DRET Energy Efficiency Advisory Group Project 1: Final Report
Department of Resources, Energy & Tourism (DRET)
ENERGY EFFICIENCY ADVISORY GROUP (EEAG)
Research Project 1
Energy Efficiency Graduates Attributes Project
Final Report - November 2011
Acknowledgements & Project Team Declarations
This project was funded by the Department of Resources, Energy and Tourism (RET), through its national Energy Efficiency Advisory Group (EEAG). It addresses one of three small project briefs developed by the EEAG to investigate various emergent issues around energy efficiency education, namely what energy efficiency means for the engineering profession (Project 1, led by QUT), how well energy efficiency is covered in existing undergraduate engineering programs (Project 2, led by the University of Adelaide), and how the advisory group – and the department – will know when it has been successful in developing energy efficiency knowledge and skills within university graduates (Project 3, led by the Australian National University). The authors are grateful for the collaborative academic rigour demonstrated across these three projects, whereby peer review and contribution between the three project teams has strengthened the results of each report.
Capacity building in energy efficiency is a significant challenge for higher education and it is critical to have support from the community of practice, for embedded and long-lasting change to be possible. This research project is indebted to the support of a number of academic colleagues from around Australia who are leading the way in considering what it means to prepare engineering graduates for 21st Century employment. In particular the authors would like to thank the following people for their commitment and contribution to the workshop (in alphabetical order): Mr Bradley Anderson, Dr Tim Aubrey, University of Technology Sydney; The Australian Industry Group; Dr Paul Compston, Australian National University; Dr Peter Gibbings, University of Southern Queensland; Dr Tom Goldfinch, University of Wollongong; Associate Professor Roger Hadgraft, University of Melbourne; Professor Doug Hargreaves, Queensland University of Technology/ Engineers Australia (Past President); Mr Karlson ‘Charlie’ Hargroves, University of Adelaide; Emeritus Professor Robin King, Australian Council of Engineering Deans; Dr Peter Knights, University of Queensland; and Ms Michele Rosano, Curtin University.
With thanks to the EEAG committee members who also contributed to the development of the workshop provocation material through an initial brainstorm during the EEAG May 2011 meeting, and to Mr Luiz Ribeiro and Stuart Richardson at the Department of Resources, Energy and Tourism for their vision, mentoring and support throughout this project.

Extracted information |
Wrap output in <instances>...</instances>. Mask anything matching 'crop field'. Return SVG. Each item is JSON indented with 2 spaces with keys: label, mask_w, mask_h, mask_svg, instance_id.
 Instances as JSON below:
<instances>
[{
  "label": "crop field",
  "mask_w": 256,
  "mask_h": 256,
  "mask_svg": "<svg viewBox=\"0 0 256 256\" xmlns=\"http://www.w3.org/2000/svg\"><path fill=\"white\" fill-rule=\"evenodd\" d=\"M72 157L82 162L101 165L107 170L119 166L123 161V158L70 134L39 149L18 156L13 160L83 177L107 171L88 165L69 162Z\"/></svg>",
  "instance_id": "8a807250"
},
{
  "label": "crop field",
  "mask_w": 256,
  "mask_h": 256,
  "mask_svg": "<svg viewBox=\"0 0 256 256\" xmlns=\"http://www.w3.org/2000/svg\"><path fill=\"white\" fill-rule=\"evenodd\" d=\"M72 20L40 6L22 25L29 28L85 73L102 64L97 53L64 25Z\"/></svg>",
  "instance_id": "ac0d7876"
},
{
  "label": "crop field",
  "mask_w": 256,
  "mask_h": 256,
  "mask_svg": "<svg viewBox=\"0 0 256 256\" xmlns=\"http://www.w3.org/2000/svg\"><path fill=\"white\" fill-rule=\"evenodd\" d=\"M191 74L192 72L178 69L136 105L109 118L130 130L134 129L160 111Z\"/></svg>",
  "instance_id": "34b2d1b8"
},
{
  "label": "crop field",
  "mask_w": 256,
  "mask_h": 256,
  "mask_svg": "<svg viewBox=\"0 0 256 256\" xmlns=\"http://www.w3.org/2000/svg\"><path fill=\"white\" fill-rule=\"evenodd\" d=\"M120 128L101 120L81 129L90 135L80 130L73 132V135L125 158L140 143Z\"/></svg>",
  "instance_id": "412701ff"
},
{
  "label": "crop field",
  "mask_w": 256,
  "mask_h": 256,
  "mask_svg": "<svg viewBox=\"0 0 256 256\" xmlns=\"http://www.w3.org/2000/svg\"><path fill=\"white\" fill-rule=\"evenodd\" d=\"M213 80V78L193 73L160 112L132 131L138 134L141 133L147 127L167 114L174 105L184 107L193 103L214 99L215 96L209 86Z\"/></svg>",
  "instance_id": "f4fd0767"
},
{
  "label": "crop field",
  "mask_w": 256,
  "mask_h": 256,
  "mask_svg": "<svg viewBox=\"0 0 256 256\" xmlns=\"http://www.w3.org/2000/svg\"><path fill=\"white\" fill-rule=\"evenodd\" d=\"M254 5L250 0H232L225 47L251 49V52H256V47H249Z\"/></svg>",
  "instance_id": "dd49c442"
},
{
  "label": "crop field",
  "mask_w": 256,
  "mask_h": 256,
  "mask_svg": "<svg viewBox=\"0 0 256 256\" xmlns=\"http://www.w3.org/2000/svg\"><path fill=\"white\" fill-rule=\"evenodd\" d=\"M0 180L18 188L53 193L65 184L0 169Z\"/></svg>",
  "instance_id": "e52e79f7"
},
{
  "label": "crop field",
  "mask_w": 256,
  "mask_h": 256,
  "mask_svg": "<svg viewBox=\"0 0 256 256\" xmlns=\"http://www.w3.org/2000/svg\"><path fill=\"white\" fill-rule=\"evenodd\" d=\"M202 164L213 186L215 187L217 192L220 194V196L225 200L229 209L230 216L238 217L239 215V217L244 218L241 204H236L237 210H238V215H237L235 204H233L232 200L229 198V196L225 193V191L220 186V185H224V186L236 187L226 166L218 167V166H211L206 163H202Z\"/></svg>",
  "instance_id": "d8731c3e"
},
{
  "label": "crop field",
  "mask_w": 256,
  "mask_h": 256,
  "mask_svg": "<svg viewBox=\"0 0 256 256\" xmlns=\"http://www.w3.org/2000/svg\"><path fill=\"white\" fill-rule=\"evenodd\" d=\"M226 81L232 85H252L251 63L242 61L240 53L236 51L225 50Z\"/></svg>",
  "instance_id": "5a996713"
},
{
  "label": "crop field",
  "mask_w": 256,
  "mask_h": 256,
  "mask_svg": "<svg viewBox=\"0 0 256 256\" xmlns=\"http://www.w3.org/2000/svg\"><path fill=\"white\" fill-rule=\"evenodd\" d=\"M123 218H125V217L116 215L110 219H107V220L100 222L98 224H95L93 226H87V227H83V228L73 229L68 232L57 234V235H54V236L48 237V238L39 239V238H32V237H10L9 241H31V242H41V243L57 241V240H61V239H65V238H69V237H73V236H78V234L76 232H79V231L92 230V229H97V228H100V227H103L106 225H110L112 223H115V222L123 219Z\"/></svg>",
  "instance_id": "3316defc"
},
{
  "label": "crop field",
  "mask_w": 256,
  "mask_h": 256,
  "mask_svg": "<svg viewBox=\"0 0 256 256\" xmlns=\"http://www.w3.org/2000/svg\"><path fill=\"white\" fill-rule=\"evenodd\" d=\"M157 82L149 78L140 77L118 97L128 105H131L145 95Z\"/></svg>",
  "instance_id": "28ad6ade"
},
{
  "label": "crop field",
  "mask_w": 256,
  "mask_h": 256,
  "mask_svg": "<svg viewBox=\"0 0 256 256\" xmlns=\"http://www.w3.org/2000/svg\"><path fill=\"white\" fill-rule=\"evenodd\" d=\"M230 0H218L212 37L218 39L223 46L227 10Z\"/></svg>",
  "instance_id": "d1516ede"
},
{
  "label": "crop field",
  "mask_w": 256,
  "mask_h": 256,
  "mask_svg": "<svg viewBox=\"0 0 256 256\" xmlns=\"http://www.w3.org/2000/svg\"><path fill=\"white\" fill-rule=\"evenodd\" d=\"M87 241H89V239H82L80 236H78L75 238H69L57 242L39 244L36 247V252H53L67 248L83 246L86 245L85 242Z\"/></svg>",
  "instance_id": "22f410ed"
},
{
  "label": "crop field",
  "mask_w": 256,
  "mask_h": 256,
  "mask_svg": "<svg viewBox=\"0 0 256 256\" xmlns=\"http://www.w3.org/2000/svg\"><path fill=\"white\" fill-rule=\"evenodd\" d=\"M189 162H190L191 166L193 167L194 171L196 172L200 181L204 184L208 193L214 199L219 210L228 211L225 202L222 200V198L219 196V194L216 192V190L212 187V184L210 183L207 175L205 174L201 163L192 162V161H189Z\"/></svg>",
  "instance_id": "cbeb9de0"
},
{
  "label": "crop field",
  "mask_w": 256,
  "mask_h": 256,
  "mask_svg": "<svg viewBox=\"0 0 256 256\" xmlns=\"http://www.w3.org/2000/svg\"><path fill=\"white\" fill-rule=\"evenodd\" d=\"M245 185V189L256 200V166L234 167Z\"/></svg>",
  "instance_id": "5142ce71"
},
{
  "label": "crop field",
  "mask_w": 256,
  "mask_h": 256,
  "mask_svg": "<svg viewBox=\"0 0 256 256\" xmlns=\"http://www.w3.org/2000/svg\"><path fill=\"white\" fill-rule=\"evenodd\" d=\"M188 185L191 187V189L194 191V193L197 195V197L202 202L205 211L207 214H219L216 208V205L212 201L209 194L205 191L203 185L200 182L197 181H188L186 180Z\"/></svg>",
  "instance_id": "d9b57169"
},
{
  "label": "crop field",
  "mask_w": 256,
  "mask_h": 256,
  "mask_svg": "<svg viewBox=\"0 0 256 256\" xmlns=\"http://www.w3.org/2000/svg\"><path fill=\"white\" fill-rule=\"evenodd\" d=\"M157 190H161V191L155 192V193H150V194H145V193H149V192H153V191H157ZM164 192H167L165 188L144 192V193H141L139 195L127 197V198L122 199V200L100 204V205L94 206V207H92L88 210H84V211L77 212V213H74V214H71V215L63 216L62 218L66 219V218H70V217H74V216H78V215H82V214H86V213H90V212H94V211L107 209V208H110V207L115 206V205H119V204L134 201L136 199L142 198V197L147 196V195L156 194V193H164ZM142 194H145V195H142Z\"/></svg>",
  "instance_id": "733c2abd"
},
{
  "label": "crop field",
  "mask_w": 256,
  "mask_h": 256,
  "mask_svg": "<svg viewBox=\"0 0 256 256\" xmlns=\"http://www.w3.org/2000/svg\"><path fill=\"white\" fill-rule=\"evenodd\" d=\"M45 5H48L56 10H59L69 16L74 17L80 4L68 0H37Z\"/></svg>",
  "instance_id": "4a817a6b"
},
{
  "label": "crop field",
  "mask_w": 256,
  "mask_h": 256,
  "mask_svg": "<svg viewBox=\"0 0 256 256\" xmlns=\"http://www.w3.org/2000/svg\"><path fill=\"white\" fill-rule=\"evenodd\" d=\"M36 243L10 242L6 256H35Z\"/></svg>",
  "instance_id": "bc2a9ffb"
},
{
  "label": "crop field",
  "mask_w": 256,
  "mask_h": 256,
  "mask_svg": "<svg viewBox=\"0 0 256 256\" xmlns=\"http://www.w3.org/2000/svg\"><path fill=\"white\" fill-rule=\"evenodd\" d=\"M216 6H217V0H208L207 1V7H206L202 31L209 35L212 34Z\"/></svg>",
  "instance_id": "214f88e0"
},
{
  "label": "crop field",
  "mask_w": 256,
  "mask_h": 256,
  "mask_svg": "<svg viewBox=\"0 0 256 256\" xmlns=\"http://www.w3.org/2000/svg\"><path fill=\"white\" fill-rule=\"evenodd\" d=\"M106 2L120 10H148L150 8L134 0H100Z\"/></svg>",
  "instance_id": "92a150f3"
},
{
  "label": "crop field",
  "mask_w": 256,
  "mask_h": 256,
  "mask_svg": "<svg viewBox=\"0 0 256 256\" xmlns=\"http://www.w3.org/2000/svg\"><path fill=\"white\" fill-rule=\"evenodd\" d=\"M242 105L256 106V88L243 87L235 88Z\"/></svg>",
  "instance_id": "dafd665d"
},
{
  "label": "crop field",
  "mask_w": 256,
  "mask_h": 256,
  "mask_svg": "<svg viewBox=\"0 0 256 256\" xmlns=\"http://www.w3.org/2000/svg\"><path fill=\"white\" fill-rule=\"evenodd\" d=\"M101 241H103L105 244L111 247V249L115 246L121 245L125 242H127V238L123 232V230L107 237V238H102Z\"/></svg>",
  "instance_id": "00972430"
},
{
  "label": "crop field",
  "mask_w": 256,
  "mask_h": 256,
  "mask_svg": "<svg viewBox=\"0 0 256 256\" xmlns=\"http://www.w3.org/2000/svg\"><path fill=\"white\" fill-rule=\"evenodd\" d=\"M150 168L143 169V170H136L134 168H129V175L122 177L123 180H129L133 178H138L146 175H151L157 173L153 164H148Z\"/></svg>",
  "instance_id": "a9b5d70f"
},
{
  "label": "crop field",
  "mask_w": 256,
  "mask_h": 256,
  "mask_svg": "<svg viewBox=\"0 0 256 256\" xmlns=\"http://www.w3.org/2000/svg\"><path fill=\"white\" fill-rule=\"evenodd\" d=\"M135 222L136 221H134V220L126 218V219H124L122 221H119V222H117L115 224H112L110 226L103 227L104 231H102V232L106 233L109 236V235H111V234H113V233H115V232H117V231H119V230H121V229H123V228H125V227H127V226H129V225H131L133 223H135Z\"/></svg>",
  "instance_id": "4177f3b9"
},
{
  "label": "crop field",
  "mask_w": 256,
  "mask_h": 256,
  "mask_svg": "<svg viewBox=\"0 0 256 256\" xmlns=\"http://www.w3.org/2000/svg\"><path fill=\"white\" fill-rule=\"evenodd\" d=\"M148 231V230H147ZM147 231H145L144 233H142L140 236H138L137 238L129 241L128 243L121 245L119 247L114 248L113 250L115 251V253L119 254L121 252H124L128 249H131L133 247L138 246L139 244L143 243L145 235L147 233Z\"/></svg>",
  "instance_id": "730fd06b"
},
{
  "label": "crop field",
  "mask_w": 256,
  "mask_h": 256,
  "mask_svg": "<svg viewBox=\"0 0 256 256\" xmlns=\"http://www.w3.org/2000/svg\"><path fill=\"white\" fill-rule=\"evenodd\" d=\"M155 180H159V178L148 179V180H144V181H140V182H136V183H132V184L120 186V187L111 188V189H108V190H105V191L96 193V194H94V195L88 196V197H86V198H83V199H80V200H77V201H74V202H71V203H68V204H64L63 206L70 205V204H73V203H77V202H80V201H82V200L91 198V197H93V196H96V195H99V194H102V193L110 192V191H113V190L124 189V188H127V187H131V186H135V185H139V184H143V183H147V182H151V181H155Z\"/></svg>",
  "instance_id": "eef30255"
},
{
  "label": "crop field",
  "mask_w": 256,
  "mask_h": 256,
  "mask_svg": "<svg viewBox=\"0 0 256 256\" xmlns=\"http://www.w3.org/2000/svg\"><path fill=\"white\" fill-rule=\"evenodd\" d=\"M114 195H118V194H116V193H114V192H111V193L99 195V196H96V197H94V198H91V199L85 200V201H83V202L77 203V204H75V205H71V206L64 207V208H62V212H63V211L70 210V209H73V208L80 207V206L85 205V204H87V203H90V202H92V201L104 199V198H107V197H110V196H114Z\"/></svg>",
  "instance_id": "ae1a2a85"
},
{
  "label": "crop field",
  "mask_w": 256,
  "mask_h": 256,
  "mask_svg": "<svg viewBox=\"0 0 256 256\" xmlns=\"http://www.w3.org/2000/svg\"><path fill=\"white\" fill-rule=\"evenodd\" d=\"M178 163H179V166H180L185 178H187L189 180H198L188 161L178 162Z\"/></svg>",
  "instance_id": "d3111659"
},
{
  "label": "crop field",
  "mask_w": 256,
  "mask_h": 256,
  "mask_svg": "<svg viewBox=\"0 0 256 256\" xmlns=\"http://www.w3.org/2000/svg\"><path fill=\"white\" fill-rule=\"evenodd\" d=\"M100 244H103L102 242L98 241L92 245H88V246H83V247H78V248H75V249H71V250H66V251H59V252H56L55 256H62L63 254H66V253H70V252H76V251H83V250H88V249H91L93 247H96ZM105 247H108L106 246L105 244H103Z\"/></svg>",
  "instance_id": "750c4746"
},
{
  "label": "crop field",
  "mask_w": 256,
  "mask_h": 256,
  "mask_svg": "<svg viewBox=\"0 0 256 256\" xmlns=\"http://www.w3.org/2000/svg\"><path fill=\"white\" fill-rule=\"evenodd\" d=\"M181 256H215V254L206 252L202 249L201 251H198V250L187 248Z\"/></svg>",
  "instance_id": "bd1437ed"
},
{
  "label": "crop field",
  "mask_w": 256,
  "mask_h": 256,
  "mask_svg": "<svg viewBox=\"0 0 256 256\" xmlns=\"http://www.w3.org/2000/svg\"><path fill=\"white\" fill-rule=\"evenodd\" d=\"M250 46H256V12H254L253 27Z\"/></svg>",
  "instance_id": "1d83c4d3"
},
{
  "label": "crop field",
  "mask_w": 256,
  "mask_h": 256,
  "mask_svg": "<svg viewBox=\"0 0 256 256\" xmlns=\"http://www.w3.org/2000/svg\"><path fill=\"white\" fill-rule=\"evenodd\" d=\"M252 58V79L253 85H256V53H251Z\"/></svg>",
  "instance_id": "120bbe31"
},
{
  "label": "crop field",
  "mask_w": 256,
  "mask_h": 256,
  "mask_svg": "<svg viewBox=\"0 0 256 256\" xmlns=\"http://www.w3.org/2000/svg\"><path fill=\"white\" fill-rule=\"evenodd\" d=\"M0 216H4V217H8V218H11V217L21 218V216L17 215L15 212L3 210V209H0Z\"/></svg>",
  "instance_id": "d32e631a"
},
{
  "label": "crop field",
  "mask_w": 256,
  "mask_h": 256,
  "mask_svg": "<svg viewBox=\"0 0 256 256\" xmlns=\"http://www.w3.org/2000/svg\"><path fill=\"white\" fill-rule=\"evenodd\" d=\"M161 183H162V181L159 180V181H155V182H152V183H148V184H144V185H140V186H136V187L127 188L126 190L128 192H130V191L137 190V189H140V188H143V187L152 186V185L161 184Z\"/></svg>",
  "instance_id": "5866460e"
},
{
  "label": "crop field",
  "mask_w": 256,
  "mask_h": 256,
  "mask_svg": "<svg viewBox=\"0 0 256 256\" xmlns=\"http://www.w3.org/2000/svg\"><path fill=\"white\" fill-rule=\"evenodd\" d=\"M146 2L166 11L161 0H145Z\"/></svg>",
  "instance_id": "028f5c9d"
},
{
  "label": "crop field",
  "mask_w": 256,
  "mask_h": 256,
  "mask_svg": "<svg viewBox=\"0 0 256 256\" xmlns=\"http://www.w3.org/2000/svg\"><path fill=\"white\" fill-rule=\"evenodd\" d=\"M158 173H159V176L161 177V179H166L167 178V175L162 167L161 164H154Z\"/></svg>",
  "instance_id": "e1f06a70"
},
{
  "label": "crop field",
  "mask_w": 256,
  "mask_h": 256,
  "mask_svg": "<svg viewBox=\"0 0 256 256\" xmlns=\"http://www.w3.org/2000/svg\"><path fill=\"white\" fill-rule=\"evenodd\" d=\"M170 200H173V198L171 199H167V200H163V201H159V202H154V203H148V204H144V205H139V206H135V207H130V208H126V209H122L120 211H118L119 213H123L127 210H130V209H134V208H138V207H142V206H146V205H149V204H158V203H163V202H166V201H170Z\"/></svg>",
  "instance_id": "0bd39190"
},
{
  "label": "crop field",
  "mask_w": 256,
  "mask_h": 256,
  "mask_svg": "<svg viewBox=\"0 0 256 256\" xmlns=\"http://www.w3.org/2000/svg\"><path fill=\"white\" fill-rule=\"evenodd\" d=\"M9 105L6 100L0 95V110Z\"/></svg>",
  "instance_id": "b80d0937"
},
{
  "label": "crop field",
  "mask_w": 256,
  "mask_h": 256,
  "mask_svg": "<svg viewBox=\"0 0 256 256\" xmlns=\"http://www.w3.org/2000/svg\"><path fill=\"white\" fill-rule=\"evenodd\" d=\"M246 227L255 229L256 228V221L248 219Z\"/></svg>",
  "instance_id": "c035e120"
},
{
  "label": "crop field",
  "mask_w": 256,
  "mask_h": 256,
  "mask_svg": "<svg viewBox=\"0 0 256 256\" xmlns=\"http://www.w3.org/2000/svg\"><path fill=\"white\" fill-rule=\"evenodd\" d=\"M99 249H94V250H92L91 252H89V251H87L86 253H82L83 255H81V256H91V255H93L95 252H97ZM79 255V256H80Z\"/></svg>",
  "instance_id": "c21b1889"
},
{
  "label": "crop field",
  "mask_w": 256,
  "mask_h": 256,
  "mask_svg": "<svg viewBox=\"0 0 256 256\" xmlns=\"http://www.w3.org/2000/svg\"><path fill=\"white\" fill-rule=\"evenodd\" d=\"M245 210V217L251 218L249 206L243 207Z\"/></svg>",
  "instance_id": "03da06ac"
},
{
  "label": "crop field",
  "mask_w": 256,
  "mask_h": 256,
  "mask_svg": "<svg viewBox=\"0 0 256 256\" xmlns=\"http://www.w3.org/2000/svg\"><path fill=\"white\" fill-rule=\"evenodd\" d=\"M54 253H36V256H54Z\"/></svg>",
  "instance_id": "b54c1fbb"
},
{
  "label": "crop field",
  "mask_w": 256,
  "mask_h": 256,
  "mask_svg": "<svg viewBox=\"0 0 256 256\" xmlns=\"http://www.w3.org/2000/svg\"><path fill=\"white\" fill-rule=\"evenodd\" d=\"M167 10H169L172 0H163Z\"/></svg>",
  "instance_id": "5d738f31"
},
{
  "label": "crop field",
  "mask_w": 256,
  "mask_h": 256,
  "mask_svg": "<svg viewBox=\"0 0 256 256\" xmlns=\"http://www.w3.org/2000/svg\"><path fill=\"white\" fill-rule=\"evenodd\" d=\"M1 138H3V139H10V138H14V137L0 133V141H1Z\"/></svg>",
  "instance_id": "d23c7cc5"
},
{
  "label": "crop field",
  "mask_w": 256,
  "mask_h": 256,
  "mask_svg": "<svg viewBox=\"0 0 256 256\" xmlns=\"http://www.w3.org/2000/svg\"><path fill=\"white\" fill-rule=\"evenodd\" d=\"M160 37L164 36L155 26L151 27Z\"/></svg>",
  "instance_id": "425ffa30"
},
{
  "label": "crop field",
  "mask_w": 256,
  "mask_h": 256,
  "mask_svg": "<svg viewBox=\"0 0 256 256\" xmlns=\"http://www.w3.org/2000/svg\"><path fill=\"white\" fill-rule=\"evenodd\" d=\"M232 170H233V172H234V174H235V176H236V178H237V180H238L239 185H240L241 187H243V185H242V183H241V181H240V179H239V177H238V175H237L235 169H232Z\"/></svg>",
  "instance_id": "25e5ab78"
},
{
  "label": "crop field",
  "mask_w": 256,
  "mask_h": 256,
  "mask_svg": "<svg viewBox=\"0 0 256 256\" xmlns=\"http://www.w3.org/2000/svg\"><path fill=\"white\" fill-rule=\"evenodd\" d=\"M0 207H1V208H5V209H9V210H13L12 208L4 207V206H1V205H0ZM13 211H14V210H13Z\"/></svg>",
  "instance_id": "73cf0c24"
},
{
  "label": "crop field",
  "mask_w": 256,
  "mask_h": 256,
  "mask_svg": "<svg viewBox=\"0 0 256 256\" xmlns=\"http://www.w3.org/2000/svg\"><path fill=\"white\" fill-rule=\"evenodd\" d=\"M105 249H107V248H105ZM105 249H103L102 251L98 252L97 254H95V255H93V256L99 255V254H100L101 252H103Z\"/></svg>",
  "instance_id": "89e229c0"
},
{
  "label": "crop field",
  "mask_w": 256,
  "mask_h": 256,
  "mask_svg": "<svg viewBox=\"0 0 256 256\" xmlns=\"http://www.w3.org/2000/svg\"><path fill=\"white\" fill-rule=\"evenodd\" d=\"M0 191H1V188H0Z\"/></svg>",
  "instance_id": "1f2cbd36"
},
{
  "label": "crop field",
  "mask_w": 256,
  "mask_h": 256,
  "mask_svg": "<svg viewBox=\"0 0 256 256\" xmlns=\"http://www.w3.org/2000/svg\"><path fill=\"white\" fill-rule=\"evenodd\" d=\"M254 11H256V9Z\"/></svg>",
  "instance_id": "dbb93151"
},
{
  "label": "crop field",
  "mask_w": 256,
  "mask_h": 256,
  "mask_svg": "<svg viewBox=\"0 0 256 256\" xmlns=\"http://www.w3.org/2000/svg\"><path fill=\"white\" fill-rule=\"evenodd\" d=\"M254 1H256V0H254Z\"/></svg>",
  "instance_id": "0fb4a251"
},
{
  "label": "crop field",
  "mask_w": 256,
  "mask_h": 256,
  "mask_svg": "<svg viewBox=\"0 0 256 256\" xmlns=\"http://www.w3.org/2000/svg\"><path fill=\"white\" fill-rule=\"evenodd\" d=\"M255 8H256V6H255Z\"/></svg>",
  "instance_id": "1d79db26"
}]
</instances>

Task A |
In the energy efficiency report, which university led Project 2?
Task B |
Reproduce the energy efficiency report word for word, everything from "With thanks to" down to "throughout this project.".
Task C |
Continue the energy efficiency report from the point where it stops.

Written reply A |
The University of Adelaide led Project 2.

Written reply B |
With thanks to the EEAG committee members who also contributed to the development of the workshop provocation material through an initial brainstorm during the EEAG May 2011 meeting, and to Mr Luiz Ribeiro and Stuart Richardson at the Department of Resources, Energy and Tourism for their vision, mentoring and support throughout this project.

Written reply C |
Project team members involved in the preparation of this report include Ms Ocean Wilson (Research Assistant), Associate Professor Roger Hadgraft (Peer Review), Mr Karlson ‘Charlie’ Hargroves (Peer Review) and Mr Bradley Anderson (Industry Perspective).
This collaborative project has been managed by Dr Cheryl Desha, lecturer in the Faculty of Built Environment and Engineering at the Queensland University of Technology, and a member of The Natural Edge Project (TNEP), an academic partnership for research and capacity building for sustainable development. Dr Desha is a member of the Energy Efficiency Advisory Group, and has contributed to the two other projects in an advisory role as part of this EEAG 3-project initiative. Over the last several years, she has led and been involved in a range of energy efficiency education initiatives with the TNEP research group. This has included contributing to the development of 30 lectures on energy efficiency opportunities (by major economic sector and technology) as part of the CSIRO Energy Transformed Program. With funding support by the National Framework for Energy Efficiency Training and Accreditation Committee Dr Desha co-led the 2007 TNEP investigation into the state of engineering education for energy efficiency, and subsequently the 2009 investigation into barriers and benefits for lecturers teaching EE in engineering programs. She also contributed to the 2010 National Framework for Energy Efficiency (NFEE) funded national survey of industry and academia regarding graduate expectations.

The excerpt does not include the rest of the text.